Scan the entries below for "author" and copy each line that holds it.

Transcribed page contents
--- START ---

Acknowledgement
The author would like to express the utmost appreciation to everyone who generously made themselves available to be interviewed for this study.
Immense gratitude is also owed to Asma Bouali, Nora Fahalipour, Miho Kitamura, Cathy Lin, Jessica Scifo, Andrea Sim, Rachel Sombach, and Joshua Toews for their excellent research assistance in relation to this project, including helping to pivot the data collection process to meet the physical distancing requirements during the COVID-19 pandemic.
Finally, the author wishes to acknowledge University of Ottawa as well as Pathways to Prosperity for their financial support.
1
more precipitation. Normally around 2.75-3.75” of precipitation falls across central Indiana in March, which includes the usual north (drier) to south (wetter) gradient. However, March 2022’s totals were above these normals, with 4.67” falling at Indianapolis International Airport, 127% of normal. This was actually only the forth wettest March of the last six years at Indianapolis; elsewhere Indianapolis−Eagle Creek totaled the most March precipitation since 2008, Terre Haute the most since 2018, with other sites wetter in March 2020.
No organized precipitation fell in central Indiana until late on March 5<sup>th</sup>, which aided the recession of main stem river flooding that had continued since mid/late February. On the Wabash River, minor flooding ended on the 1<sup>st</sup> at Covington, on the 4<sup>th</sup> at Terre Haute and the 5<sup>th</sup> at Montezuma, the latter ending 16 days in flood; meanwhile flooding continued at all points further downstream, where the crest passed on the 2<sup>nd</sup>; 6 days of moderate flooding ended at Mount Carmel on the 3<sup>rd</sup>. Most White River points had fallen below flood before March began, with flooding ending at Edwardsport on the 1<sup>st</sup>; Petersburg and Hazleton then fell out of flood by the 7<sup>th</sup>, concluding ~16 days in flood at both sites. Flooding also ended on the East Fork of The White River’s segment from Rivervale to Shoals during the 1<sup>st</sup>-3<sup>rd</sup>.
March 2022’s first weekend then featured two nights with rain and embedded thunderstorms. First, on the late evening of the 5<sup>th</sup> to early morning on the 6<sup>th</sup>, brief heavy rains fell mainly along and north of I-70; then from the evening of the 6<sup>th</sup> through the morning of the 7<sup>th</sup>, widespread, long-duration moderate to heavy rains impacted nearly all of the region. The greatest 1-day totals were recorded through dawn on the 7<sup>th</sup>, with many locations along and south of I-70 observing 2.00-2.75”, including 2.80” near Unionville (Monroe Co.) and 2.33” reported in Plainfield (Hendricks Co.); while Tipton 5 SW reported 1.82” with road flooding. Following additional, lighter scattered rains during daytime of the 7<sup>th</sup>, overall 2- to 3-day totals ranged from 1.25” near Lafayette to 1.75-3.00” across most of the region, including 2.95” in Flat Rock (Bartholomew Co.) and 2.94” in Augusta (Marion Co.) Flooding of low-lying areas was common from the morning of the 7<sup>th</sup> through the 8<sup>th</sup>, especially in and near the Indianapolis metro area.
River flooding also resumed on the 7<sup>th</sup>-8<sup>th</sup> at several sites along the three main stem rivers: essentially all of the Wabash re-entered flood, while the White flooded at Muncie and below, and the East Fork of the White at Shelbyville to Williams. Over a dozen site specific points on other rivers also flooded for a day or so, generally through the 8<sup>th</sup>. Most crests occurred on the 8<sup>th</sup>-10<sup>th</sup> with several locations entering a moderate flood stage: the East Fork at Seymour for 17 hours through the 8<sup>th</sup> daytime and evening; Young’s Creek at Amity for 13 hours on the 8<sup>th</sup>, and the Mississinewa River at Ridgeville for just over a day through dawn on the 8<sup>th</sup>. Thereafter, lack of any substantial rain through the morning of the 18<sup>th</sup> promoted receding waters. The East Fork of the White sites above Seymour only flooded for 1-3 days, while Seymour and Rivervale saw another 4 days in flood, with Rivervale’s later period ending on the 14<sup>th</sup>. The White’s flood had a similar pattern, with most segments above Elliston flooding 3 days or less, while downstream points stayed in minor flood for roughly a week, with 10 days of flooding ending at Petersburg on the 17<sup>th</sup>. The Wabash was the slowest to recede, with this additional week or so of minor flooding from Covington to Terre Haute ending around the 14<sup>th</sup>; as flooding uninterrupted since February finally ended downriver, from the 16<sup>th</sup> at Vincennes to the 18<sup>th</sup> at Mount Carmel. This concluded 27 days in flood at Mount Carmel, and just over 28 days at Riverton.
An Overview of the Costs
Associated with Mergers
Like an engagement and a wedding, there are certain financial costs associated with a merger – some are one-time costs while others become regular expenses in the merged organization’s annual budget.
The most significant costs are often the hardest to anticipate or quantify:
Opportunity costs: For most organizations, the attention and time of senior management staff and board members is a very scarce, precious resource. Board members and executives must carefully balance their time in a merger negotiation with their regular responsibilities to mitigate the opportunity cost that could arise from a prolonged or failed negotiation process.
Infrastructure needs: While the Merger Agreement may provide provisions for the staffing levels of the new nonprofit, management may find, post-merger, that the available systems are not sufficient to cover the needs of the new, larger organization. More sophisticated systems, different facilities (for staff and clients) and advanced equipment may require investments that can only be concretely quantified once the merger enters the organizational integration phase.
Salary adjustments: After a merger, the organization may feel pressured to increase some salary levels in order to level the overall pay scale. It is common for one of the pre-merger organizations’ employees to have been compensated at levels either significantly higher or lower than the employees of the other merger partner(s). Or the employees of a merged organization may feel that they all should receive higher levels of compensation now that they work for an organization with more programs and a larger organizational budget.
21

--- END ---

** Answer section **
The author would like to express the utmost appreciation to everyone who generously made themselves available to be interviewed for this study.
Finally, the author wishes to acknowledge University of Ottawa as well as Pathways to Prosperity for their financial support.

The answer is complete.